3. While canine Brucellosis is considered a “sexually transmitted disease”, animals can and do become infected without copulation. 

Answer:
TRUE: B. canis infections occur by oral ingestion; through genital membranes; through nasal membranes; through ocular membranes; through broken skin; or by contaminated AI syringes. 

 

4. Puppies can be infected with B. canis in utero, from the mother’s vaginal discharge, or her milk, and the pup may remain persistently infected even though they appear clinically normal. 

Answer:
TRUE: Just because the bitch produces a healthy litter of puppies does not indicate she is free of B. canis

 

5. A male dog infected with B. canis will only shed the organism in his semen and only for several weeks following infection.

Answer:
FALSE: B. canis can also be shed in the dog’s urine, saliva, nasal secretions, oral secretions, and in their feces. The B. canis organism can intermittently shed in the semen for years!  

 

6. Unless a pair of dogs have been previously bred, a virgin pair do not need to be tested prior to their first breeding. 

Answer:
FALSE: Since an infection can also occur via the oral or the venereal route, the possibility exists that one or both partners are already infected, so to be safe, ALL potential breeding pairs should be tested prior to each breeding period. 

 

7. In the US there are at least 8 different canine brucellosis diagnostic tests available.  The selection of the particular test requested will depend on; 1. the sensitivity of that test; 2. the specificity of that test; 3. and earliest time post-infection for that test to detect an infection.

Answer:
TRUE: KSVDL currently offers 3 canine brucellosis tests; two antigen tests (Culture and PCR) and one antibody test (TAT). 

 

8. While there are a various canine brucellosis treatments listed in the veterinary literature, most canine brucellosis experts still consider an animal “infected for life”.

Answer:
TRUE: Unfortunately, there is no diagnostic test that will absolutely confirm that a dog is completely free of B. canis.
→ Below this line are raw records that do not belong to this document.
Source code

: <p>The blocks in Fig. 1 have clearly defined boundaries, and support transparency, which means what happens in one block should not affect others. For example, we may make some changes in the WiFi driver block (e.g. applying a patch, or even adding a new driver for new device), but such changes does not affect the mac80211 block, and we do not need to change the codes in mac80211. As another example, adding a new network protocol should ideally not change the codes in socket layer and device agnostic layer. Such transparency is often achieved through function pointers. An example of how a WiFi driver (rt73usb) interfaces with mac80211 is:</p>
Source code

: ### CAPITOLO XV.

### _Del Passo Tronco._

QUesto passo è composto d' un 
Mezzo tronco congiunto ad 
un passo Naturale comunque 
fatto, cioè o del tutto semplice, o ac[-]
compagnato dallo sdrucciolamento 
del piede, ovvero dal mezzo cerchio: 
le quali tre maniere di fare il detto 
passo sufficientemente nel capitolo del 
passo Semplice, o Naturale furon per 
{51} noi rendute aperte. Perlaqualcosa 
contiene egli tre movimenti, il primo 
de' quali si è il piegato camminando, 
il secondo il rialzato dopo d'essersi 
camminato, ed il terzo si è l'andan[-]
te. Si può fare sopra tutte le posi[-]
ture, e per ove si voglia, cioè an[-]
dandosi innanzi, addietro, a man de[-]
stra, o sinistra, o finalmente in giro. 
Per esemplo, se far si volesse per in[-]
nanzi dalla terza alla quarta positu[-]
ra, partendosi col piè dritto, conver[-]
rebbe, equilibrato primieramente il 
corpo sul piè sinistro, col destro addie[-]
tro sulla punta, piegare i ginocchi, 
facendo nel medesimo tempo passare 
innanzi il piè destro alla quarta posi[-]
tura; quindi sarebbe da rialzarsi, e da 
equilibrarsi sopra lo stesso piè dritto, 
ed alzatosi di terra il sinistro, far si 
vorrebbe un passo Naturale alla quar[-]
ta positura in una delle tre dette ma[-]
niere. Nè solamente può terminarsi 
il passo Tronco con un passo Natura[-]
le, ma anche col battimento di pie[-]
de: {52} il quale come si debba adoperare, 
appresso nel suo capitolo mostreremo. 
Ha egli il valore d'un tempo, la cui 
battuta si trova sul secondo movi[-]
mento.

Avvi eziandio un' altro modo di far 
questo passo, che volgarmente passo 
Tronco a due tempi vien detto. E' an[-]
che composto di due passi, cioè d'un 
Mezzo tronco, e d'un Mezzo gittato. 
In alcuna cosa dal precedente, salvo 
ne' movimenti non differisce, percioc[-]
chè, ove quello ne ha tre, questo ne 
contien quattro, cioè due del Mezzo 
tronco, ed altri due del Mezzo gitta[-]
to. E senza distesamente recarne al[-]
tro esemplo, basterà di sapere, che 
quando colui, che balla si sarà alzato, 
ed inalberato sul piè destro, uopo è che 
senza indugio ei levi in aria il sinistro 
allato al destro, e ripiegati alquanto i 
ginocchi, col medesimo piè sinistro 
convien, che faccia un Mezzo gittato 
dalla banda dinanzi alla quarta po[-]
Nor is there a test that can accurately predict if or when that dog will shed the organism in the future. 

 

9. Canine brucellosis is a zoonotic disease.

Answer:
TRUE: For more information see The Centers for Disease Control and Prevention (CDC). http://www.cdc.gov/brucellosis/veterinarians/index.html

 

10. Canine brucellosis is a “reportable disease” in many states including Kansas.

Answer:
TRUE: In those reportable states, any suspect or confirmed case should be immediately reported to that state’s animal health department.